“I know it. I am on my guard,” slowly replied Berthe Louison. She saw that Alan Hawke had spoken the truth to her—even with some mental reservations. “To-morrow morning will determine my public relations with Hugh Johnstone. Come to me to-morrow night, and do not be surprised if we meet as guests at Hugh Johnstone’s table. You must only meet me as a stranger. I may leave here for a few days, and then I will place you in charge of my interests in my absence.”
The Major gravely replied:
“You may depend upon me wherever you may wish to call upon me.”
“Strange mutability of womanhood,” he mused a half hour later as he left the lady’s side. “There is a woman whom I should not care to face tomorrow morning if I were in Hugh Johnstone’s shoes.” It was the renegade’s last verdict as he slept the sleep of the prosperous. The Willoughby dinner and his own feast now occupied his attention, for his mysterious employer had bade him to eat, drink, and be merry.
At ten o’clock the next day the “gilded youth” of the Delhi Club all knew that Hugh Johnstone had betaken himself to the Silver Bungalow, in the carriage of the woman whose beauty was now an accepted fact. Hugely delighted, these ungodly youth winked in merry surmises as to the relationship between the budding Baronet and the hidden Venus. Even bets as to discreetly “distant relationship,” or a forthcoming crop of late orange blossoms were the order of the day. But silent among the merry throng, the handsome Major, making his due call of ceremony upon General Willoughby, denied all knowledge of the designs of either of the high contracting parties.

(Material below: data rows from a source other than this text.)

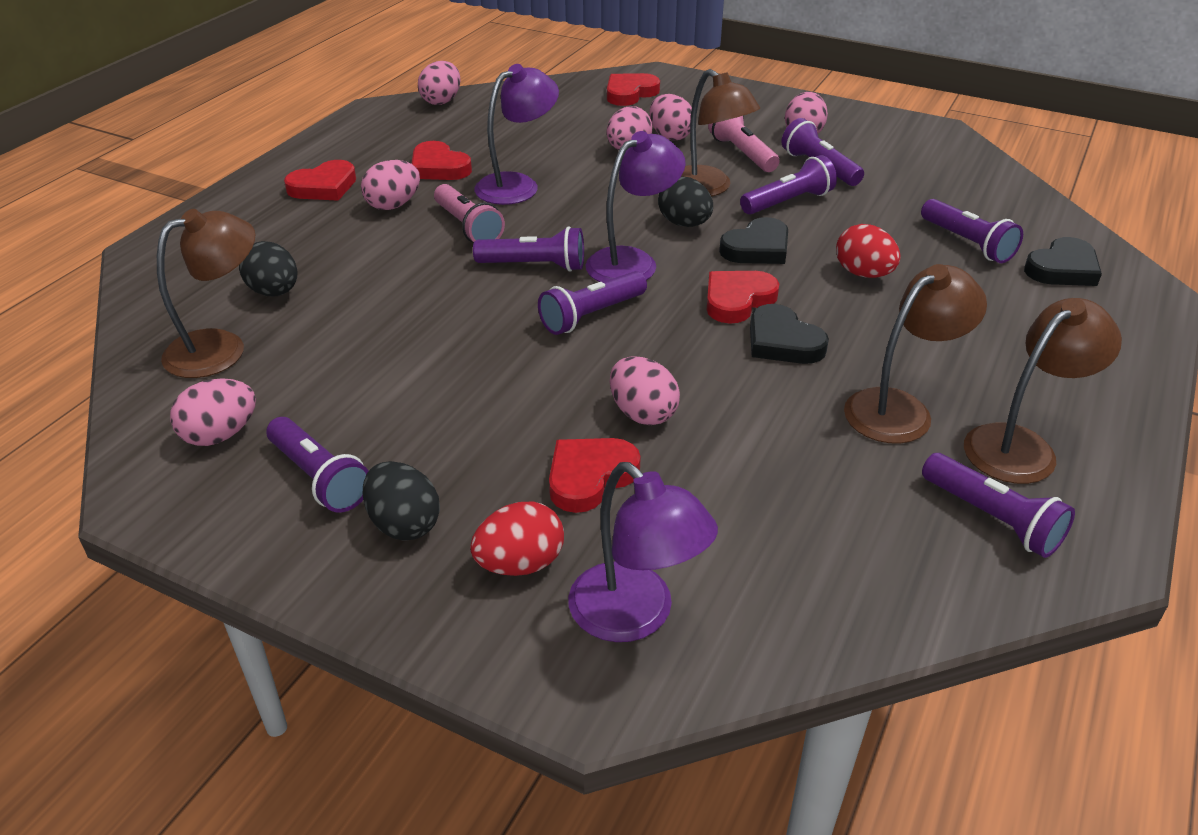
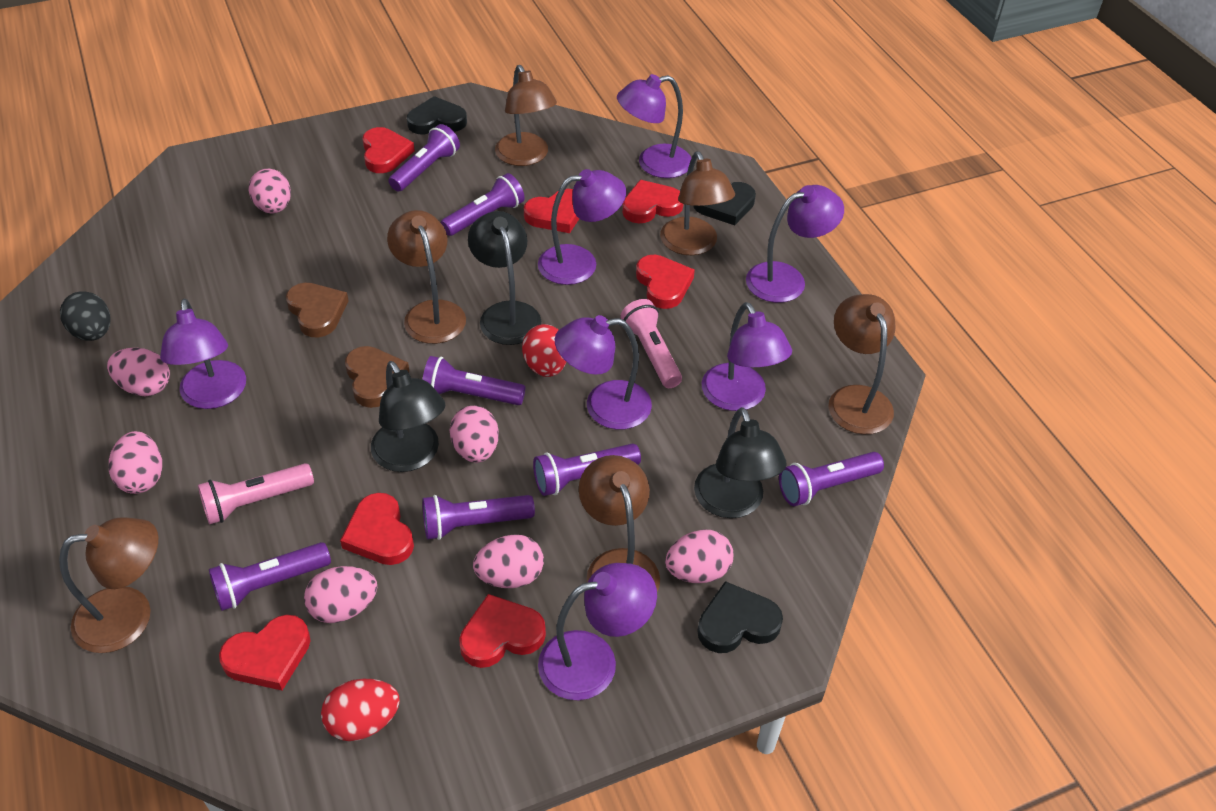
black egg: [239,241,297,296] [363,461,440,541] [658,176,713,227] = 3 -> [60,291,111,341] = 1
black lamp: none = 0 -> [371,361,446,472] [468,211,541,345] [694,407,787,518] = 3
brown heart: none = 0 -> [286,283,349,337] [345,346,409,408] = 2
brown lamp: [157,209,255,378] [682,69,760,196] [844,264,987,444] [964,298,1122,484] = 4 -> [59,517,158,653] [387,210,466,344] [495,65,557,166] [579,455,660,592] [660,151,735,255] [829,294,896,434] = 6
purple lamp: [474,64,559,205] [568,462,718,642] [586,131,686,282] = 3 -> [160,299,246,409] [538,169,626,285] [538,563,657,700] [555,315,652,430] [617,74,691,178] [702,302,792,411] [746,185,844,303] = 7
red heart: [284,160,356,201] [412,141,472,180] [549,438,641,513] [607,73,660,106] [707,271,779,324] = 5 -> [219,615,310,691] [340,493,414,565] [362,127,415,173] [459,594,546,668] [524,189,579,233] [622,180,683,223] [636,255,695,309] = 7

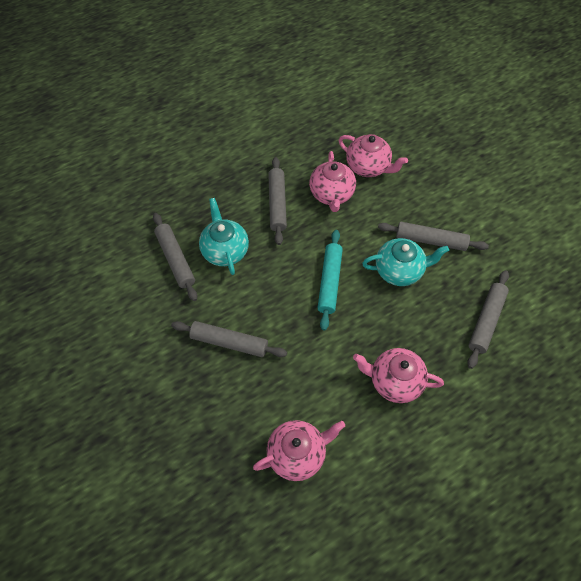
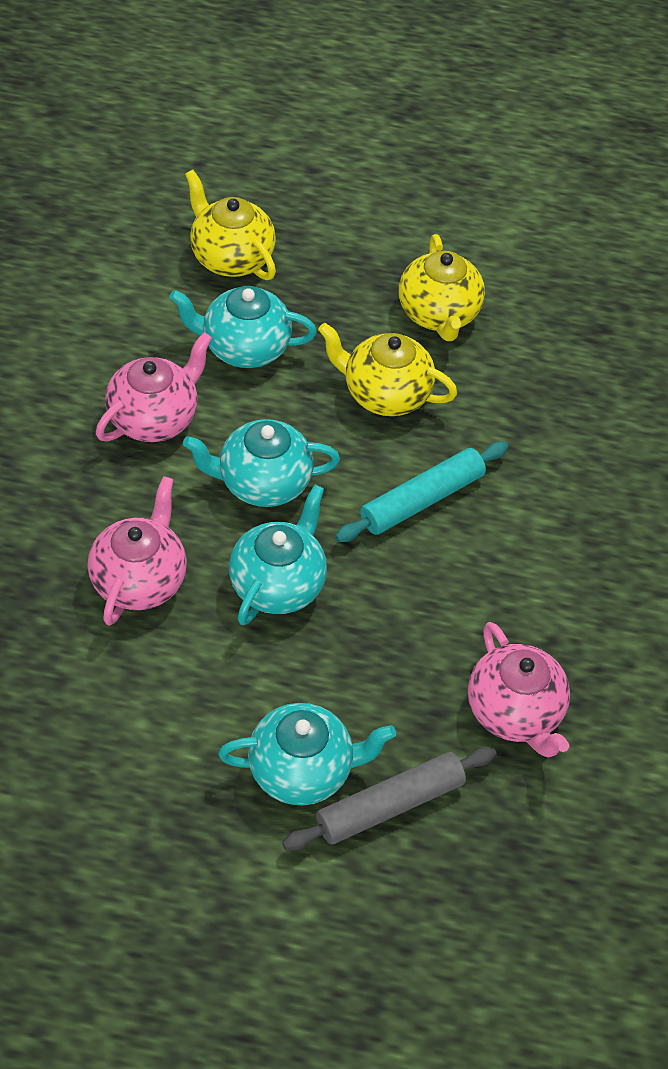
grey rolling pin: [153,213,197,301] [171,321,287,357] [268,157,287,245] [378,222,489,251] [467,270,509,369] = 5 -> [282,747,497,851] = 1
pink teapot: [253,420,345,481] [309,151,356,212] [339,134,408,177] [353,348,444,403] = 4 -> [88,476,187,626] [96,332,212,442] [468,622,570,757] = 3
turquoise teapot: [199,198,249,275] [362,238,449,286] = 2 -> [169,286,317,368] [183,419,340,507] [218,703,396,805] [229,485,327,625] = 4
yellow teapot: none = 0 -> [185,170,276,280] [318,323,457,416] [399,234,485,341] = 3

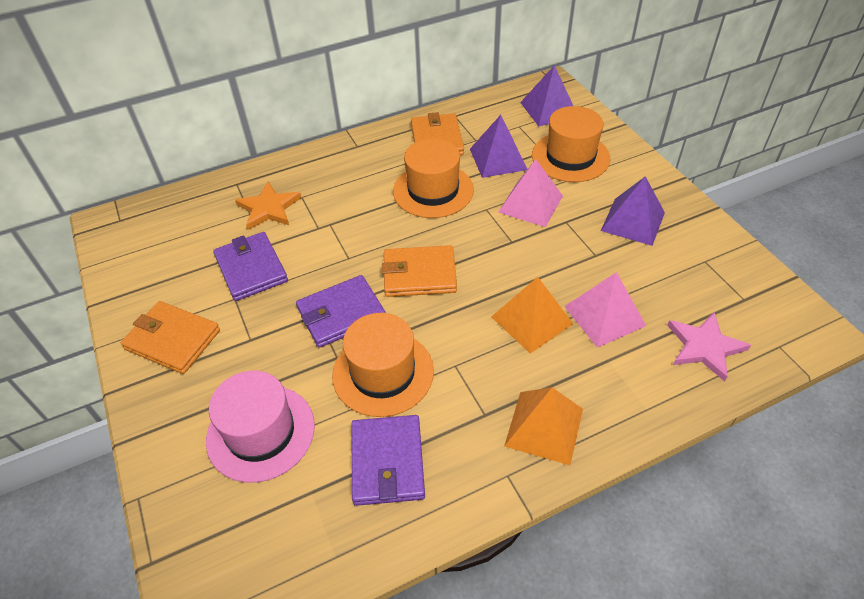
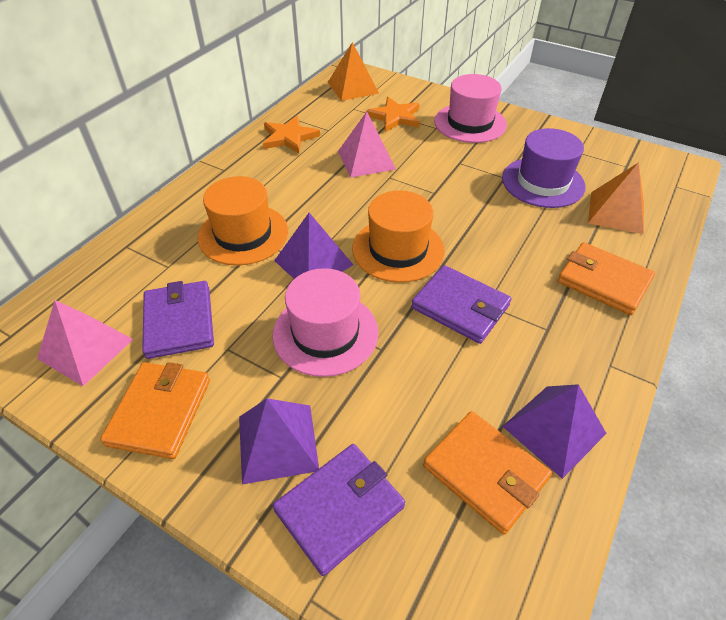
orange hat: [332,313,434,417] [393,138,474,218] [532,106,610,182] = 3 -> [198,176,288,266] [352,190,445,283] = 2
orange star: [235,181,301,230] = 1 -> [263,116,320,154] [366,97,420,132] = 2
pink hat: [206,371,315,483] = 1 -> [273,268,378,377] [434,74,507,143] = 2
pink star: [667,312,751,382] = 1 -> none = 0
purple hat: none = 0 -> [502,128,585,208] = 1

In due state, escorted by the alert Jules Victor, Hugh Johnstone entered the Silver Bungalow, to find his Cassandra silently awaiting him. There was no memory of the happenings of the day before in her unconstrained greeting. The door of the strategic cabinet was ajar, but the tottering visitor had no fears of an ambush. For Madame Alixe Delavigne calmly said: “Jules, you may remain within call, in the hall.”

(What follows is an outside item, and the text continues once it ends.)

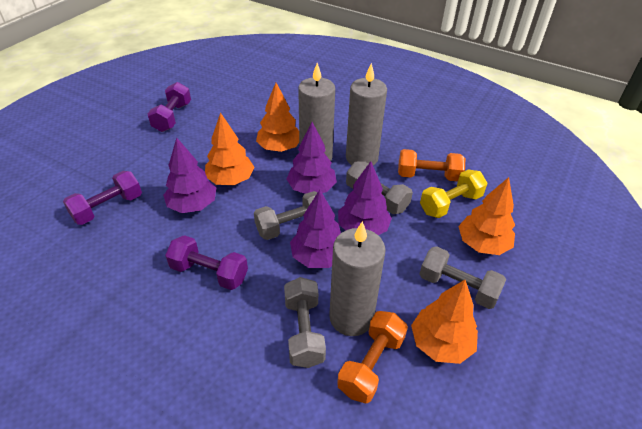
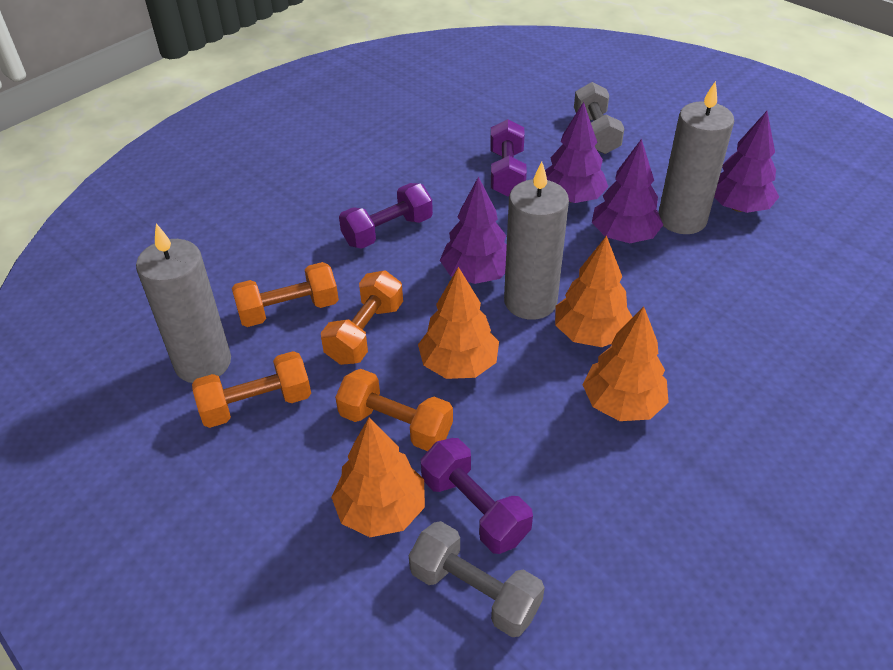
grey dumbbell: [254,191,318,240] [284,277,326,368] [346,161,413,214] [420,246,506,309] = 4 -> [409,521,545,637] [574,82,625,154] = 2
orange dumbbell: [337,311,408,404] [398,149,465,181] = 2 -> [192,351,311,428] [232,262,339,327] [321,270,403,365] [335,369,453,451] = 4
yellow dumbbell: [420,170,487,218] = 1 -> none = 0

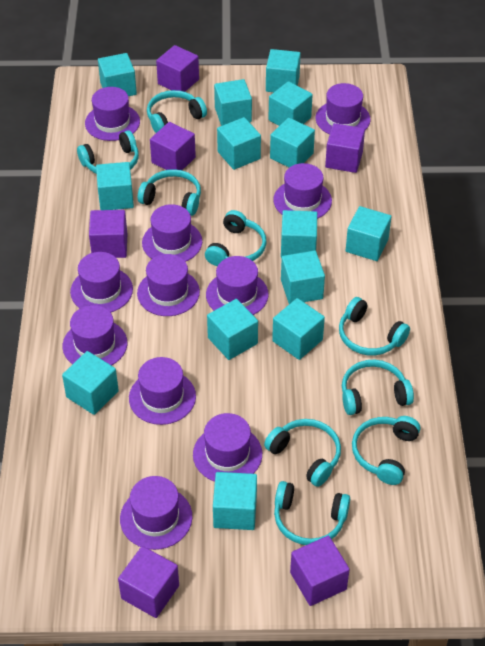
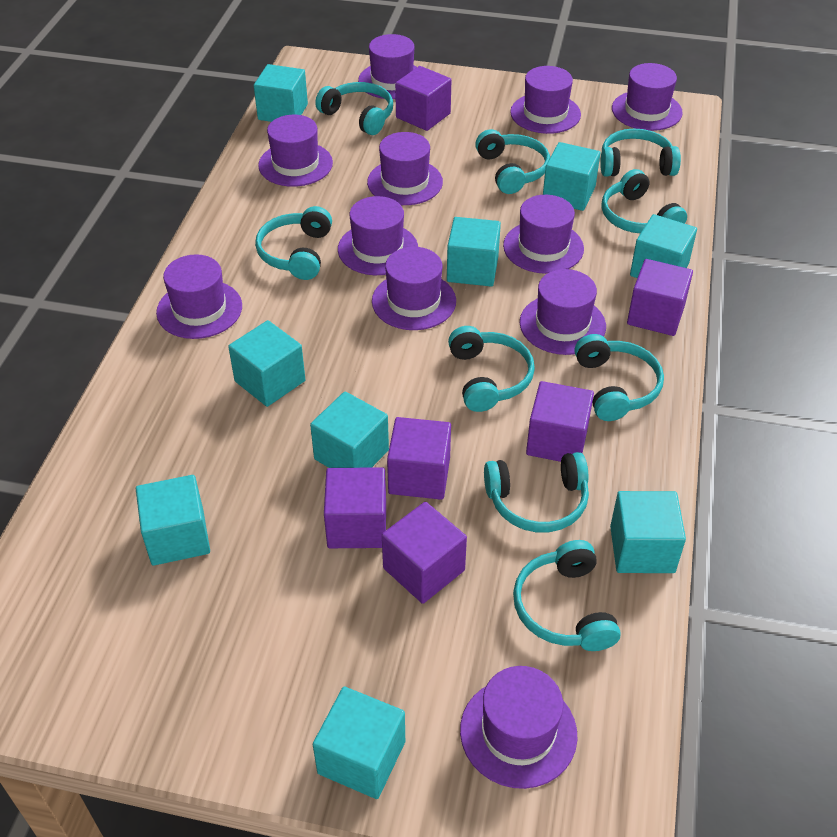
turquoise cube: [62,351,119,415] [96,162,134,210] [98,53,137,96] [207,299,258,360] [213,472,257,530] [214,79,252,126] [217,117,261,170] [266,49,301,92] [268,81,313,126] [270,118,315,167] [272,298,325,360] [281,210,317,258] [281,251,325,304] [346,206,392,261] = 14 -> [136,475,210,566] [228,320,305,407] [254,64,308,122] [310,391,389,468] [313,687,405,799] [447,217,501,287] [543,142,600,211] [610,491,686,573] [630,214,697,278] = 9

The old nabob’s heart leaped up in a welcome relief at this command. His wrinkled face was of the hue of yellowed ivory, and his cold blue eyes were weak and watery, as he heavily lurched into a chair facing his hostess. Courage and craft had not failed him, for already Douglas Fraser was speeding on to Delhi from Calcutta, the sole occupant of a special train. In the long vigil of the night, Hugh Johnstone had evolved a plan to ward off the blow of the sword of Fate! But watchfully silent he awaited his enemy’s conversational attack.

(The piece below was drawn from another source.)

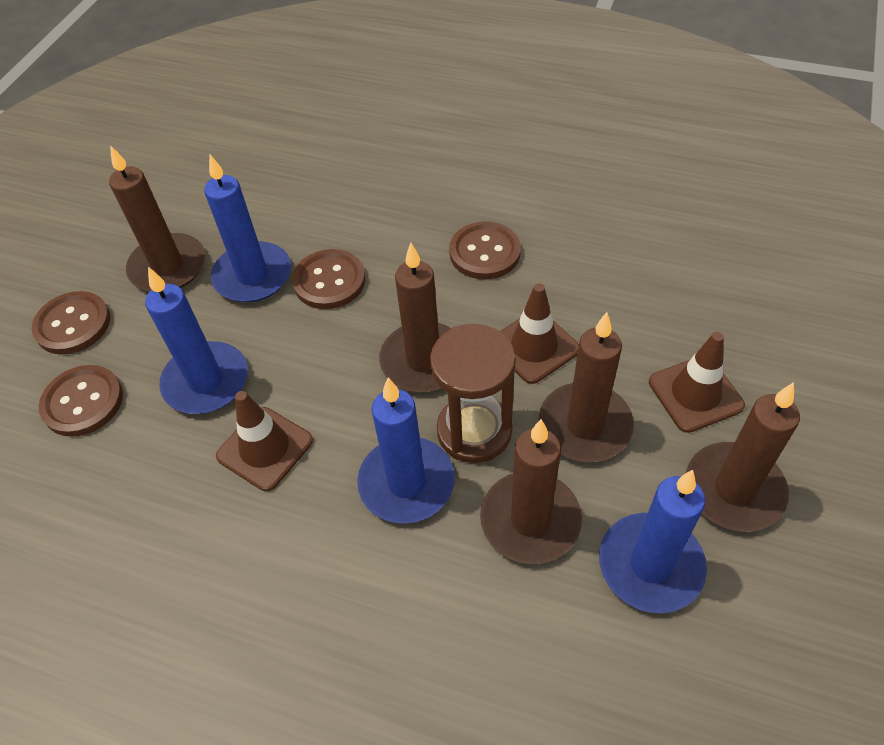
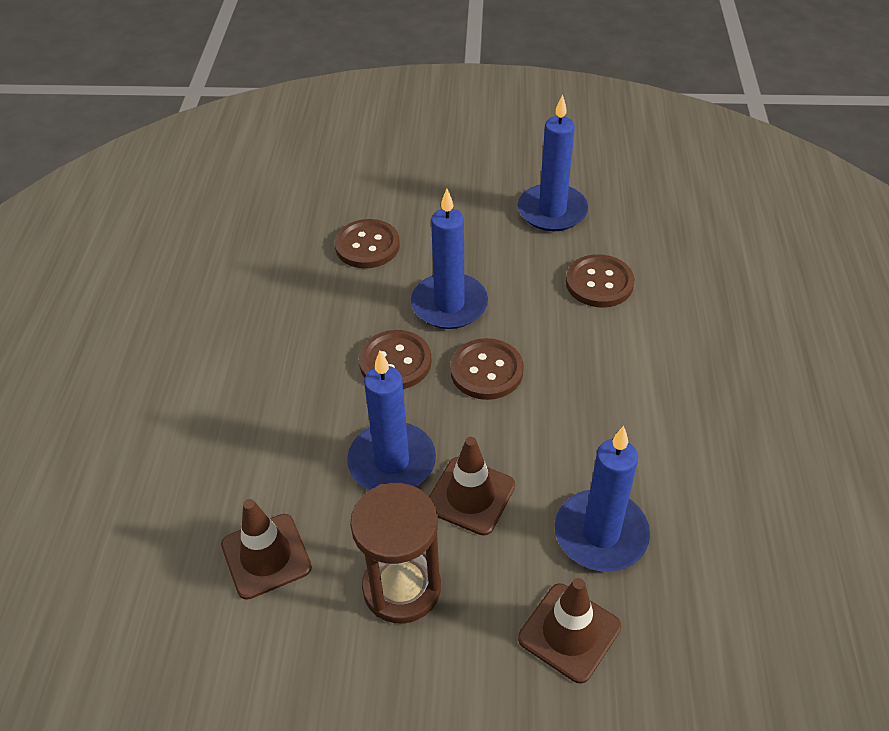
brown candle: [109,145,205,291] [379,243,451,392] [480,419,582,564] [539,312,634,462] [686,382,800,532] = 5 -> none = 0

“Damn her! I will outwit her yet!” he silently swore.
“Before you give me your answer, Hugh Fraser,” said the calm-voiced woman, “I wish to tell you again what, in your mad jealousy, you would not believe. I swear to you that Pierre Troubetskoi’s letter, written to my dead sister, was written in ignorance of her marriage with you. The frightful scenes of the carnage of Paris had tossed us to and fro, and the careless destruction of the envelope, addressed to my sister under her maiden name, prevented me from proving her innocence as a wife. Pierre Troubetskoi had long known my father, who had been an attache in Russia. He was Valerie’s knightly suitor. And he fell into the estates which now burden me with wealth, while absent upon the Czar’s secret affairs. My gallant old father was sacrificed to the frenzy of the time; his soldier’s face betrayed him, his rosette of the Legion doomed him, Troubetskoi’s letter to our father demanding Valerie’s hand was returned to the writer, through the Russian Legation, a year later, after the reorganization of the Paris Post-office. I do not ask you to believe this, but by the God of Heaven, it is my warrant for forcing myself to the side of my dead sister’s child. She shall yet have every acre and every rouble that Pierre Troubetskoi would have given to this child whom you hide. My sister died with her empty arms stretched to Heaven, imploring God for her child. And now, what terms will you make with me. In the one case, an armed peace; in the other, ‘war to the knife!’”
“What would you have?” he stubbornly muttered. “You seek my ruin.”